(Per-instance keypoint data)
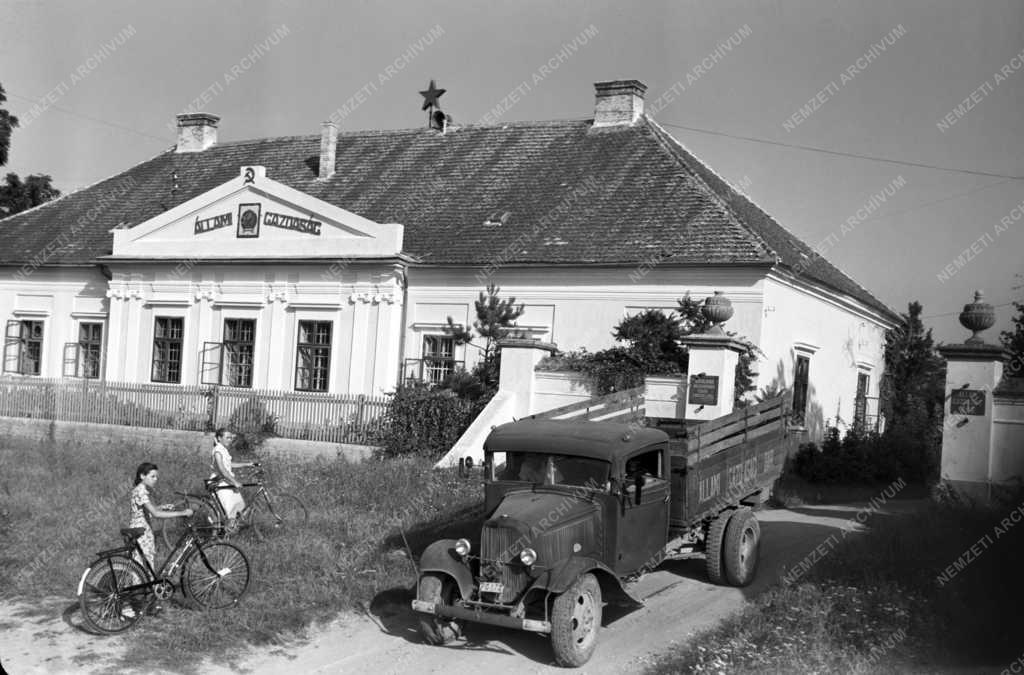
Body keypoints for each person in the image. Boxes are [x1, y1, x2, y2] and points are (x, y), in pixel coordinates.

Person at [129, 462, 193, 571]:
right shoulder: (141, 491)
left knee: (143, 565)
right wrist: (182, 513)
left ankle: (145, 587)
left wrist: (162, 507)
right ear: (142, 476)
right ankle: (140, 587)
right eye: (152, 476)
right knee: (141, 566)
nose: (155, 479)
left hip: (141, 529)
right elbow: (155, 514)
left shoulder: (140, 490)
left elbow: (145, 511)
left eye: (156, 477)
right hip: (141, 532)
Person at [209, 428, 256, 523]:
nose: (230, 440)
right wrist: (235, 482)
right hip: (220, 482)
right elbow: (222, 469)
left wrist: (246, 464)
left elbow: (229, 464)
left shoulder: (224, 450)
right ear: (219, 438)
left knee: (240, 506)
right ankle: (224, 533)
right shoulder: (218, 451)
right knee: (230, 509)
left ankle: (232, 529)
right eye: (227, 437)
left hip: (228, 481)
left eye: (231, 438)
...
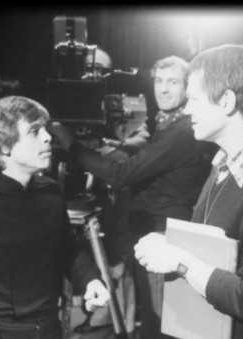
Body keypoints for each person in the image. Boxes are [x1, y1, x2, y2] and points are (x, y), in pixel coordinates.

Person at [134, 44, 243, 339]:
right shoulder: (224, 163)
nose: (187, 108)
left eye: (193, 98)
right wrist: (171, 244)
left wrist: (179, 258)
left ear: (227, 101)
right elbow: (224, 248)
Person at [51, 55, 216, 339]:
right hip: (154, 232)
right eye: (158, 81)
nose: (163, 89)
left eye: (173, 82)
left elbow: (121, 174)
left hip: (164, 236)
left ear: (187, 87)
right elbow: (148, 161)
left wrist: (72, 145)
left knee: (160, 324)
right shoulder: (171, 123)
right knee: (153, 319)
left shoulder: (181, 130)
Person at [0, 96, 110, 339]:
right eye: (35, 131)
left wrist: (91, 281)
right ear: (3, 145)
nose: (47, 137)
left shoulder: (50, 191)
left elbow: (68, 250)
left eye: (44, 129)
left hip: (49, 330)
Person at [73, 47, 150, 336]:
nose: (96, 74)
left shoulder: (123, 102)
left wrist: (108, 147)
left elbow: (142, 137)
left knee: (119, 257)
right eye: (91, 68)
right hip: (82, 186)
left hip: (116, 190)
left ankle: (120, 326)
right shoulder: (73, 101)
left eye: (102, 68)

WHAT YOU WILL DO - Copy every line of the records above that contains "wrist".

ANSWER TO THIS EXERCISE -
right wrist: (182, 513)
left wrist: (162, 507)
right wrist: (235, 482)
left wrist: (246, 464)
right wrist: (171, 244)
left wrist: (179, 258)
left wrist: (72, 145)
left wrist: (91, 281)
left wrist: (108, 147)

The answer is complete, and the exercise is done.